*AVAILABLE DATA*
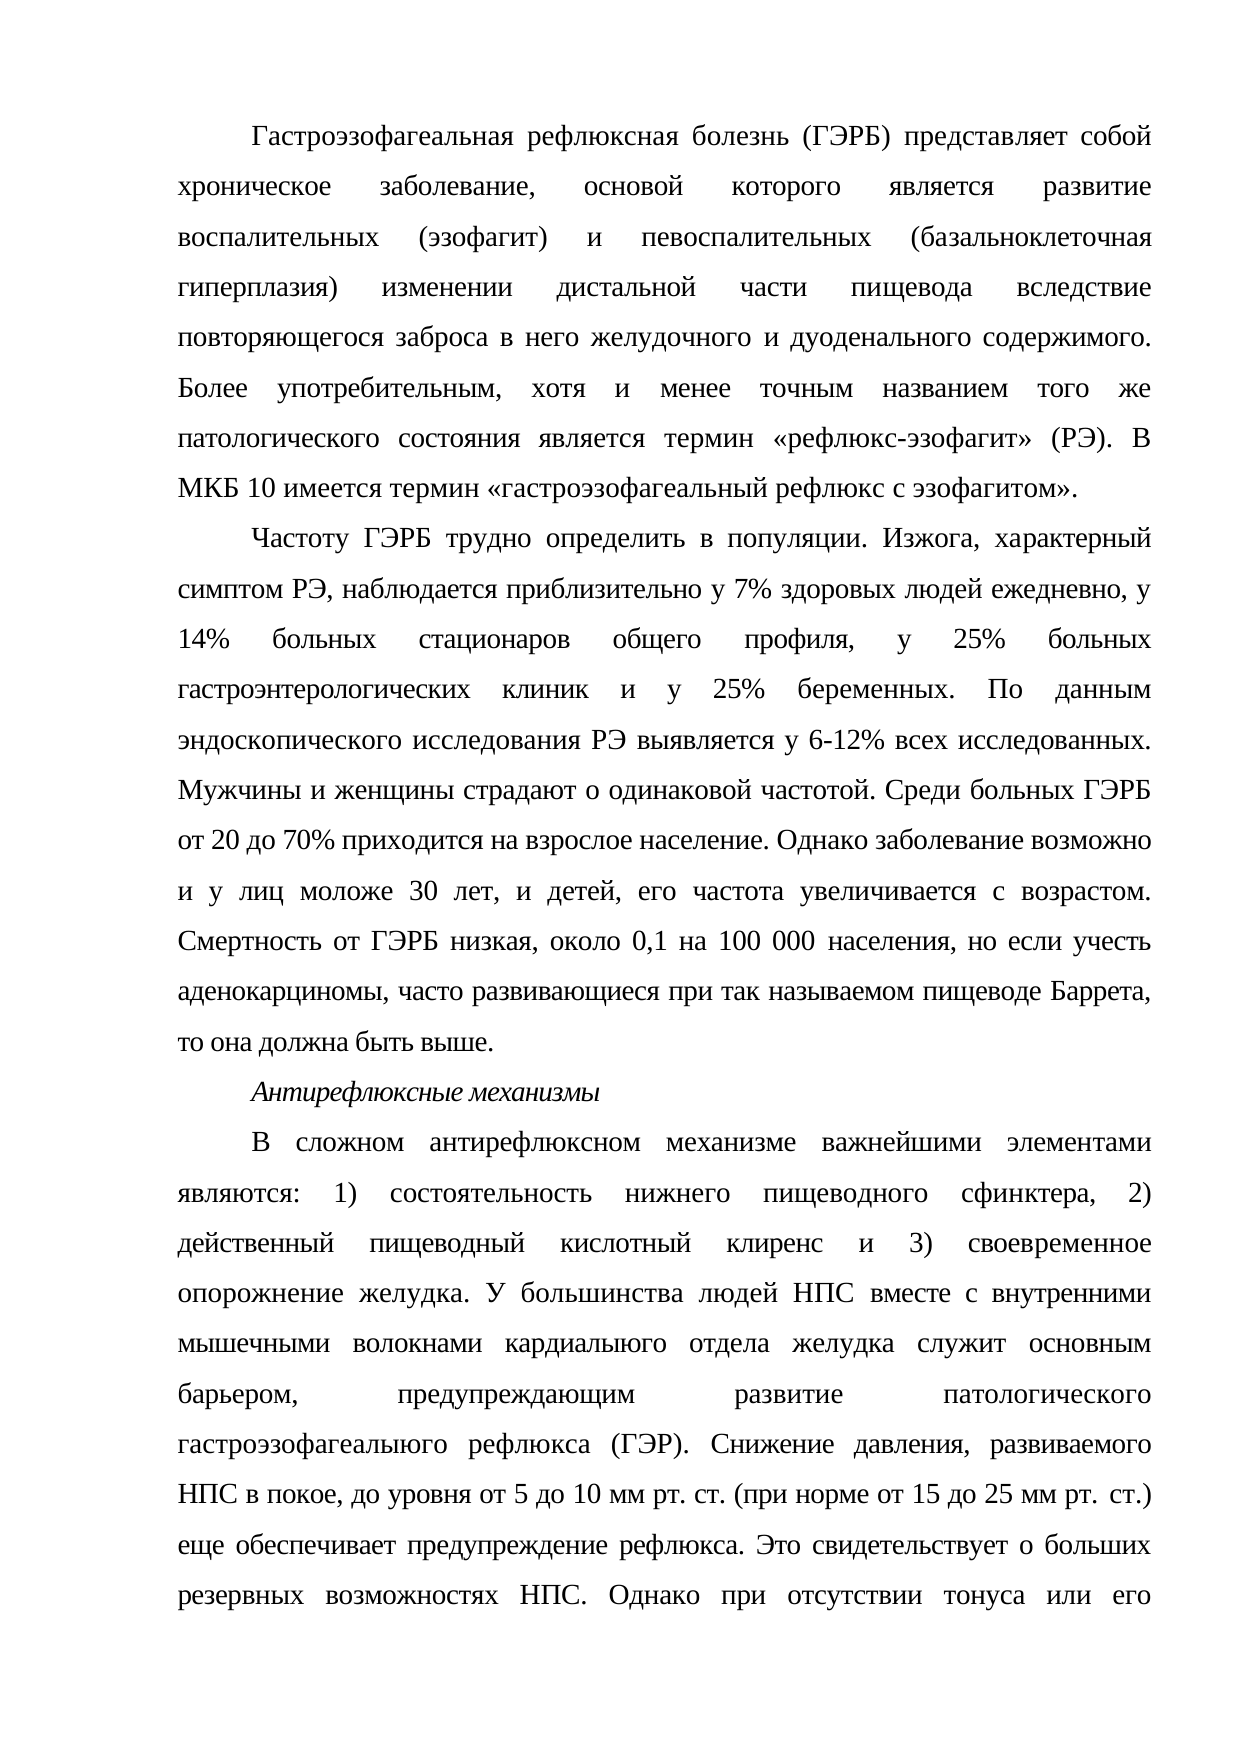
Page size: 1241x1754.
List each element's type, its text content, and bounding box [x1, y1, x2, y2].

text Антирефлюксные механизмы [177, 1074, 1152, 1108]
text Гастроэзофагеальная рефлюксная болезнь (ГЭРБ) представляет собой хроническое заболевание, основой которого является развитие воспалительных (эзофагит) и певоспалительных (базальноклеточная гиперплазия) изменении дистальной части пищевода вследствие повторяющегося заброса в него желудочного и дуоденального содержимого. Более употребительным, хотя и менее точным названием того же патологического состояния является термин «рефлюкс-эзофагит» (РЭ). В МКБ 10 имеется термин «гастроэзофагеальный рефлюкс с эзофагитом». [177, 118, 1152, 504]
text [177, 1124, 1152, 1611]
text Частоту ГЭРБ трудно определить в популяции. Изжога, характерный симптом РЭ, наблюдается приблизительно у 7% здоровых людей ежедневно, у 14% больных стационаров общего профиля, у 25% больных гастроэнтерологических клиник и у 25% беременных. По данным эндоскопического исследования РЭ выявляется у 6-12% всех исследованных. Мужчины и женщины страдают о одинаковой частотой. Среди больных ГЭРБ от 20 до 70% приходится на взрослое население. Однако заболевание возможно и у лиц моложе 30 лет, и детей, его частота увеличивается с возрастом. Смертность от ГЭРБ низкая, около 0,1 на 100 000 населения, но если учесть аденокарциномы, часто развивающиеся при так называемом пищеводе Баррета, то она должна быть выше. [177, 521, 1152, 1057]
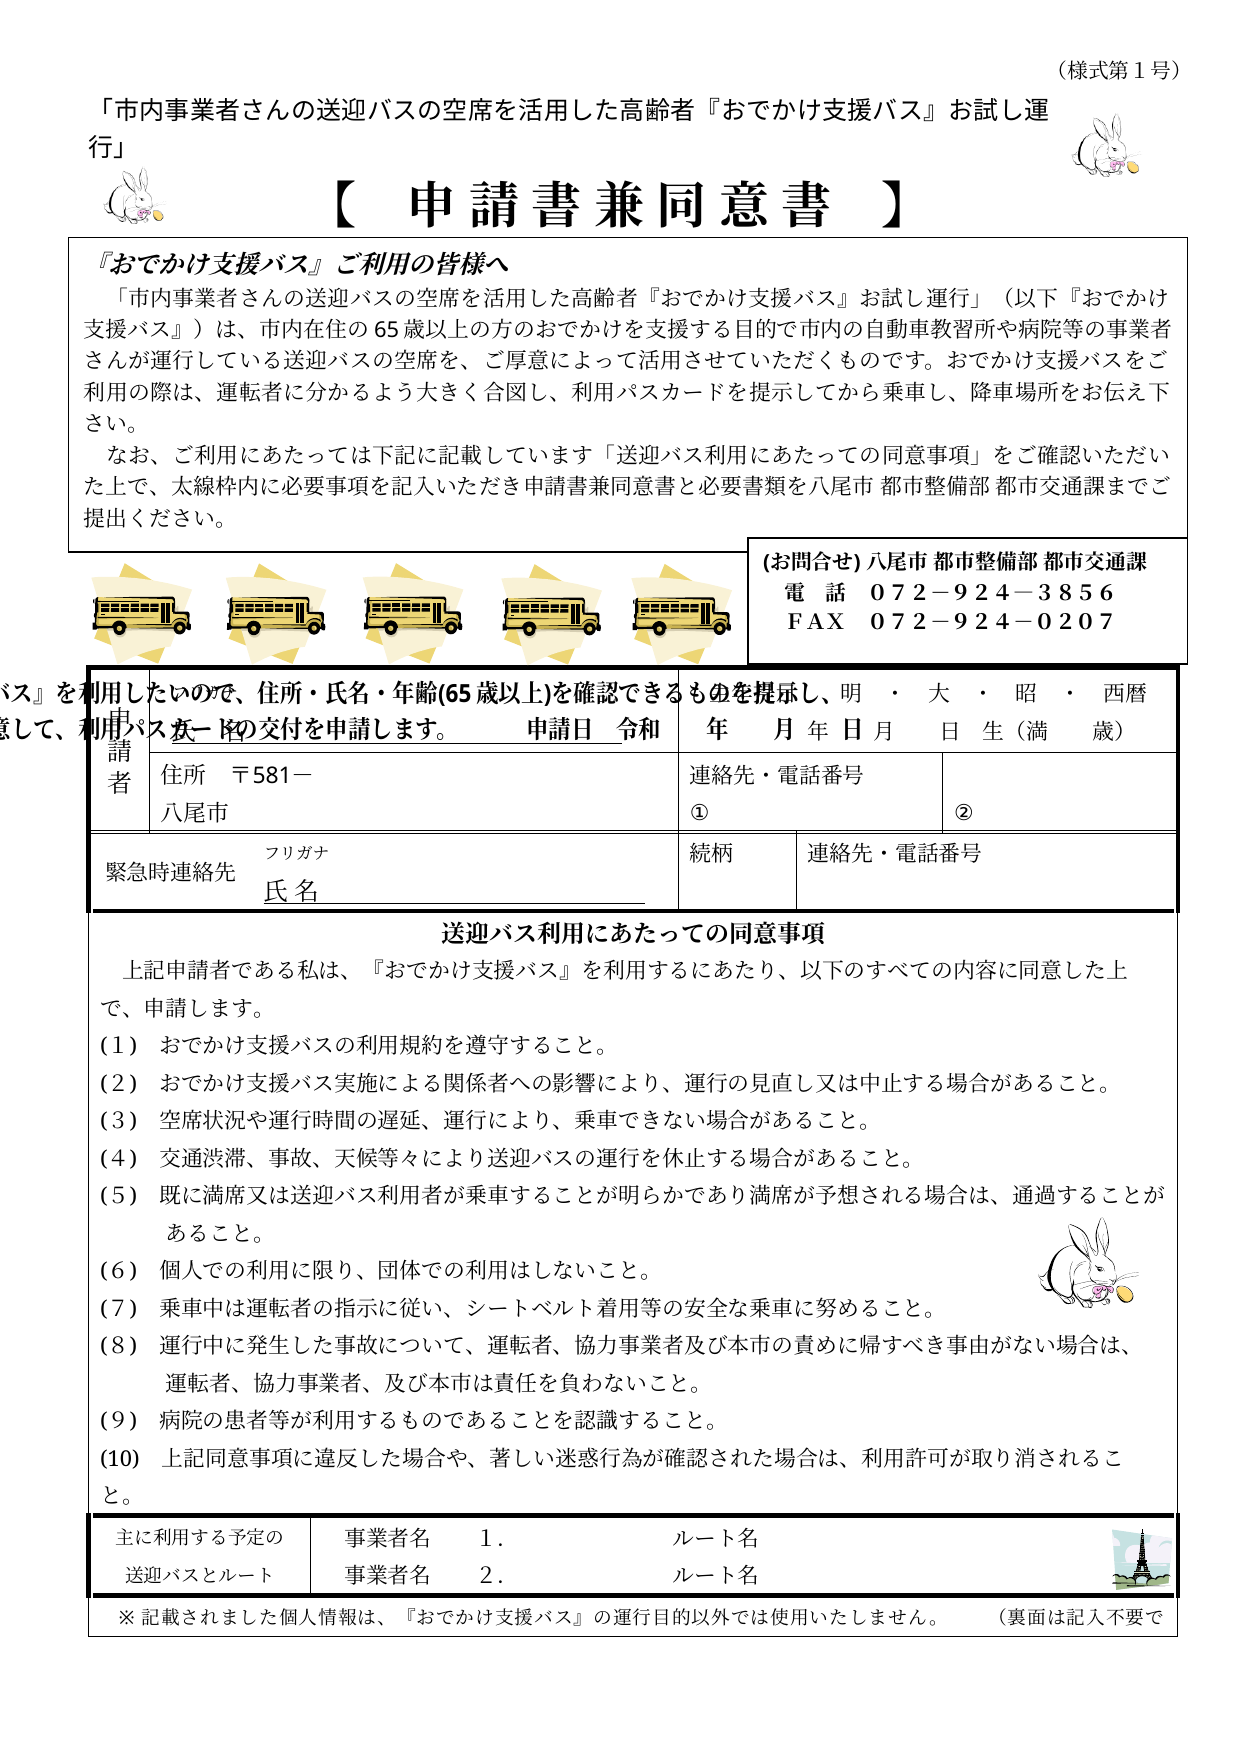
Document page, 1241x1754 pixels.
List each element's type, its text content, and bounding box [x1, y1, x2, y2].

*EXERCISE*
Please reproduce the line containing "Document page, 1241x1754 pixels." and each line after it to the end of the listing, exactly, with nothing added or left out.

*RESPONSE FOR THIS EXERCISE*
Document page, 1241x1754 pixels.
List each element's type, its text content, and bounding box [x1, y1, x2, y2].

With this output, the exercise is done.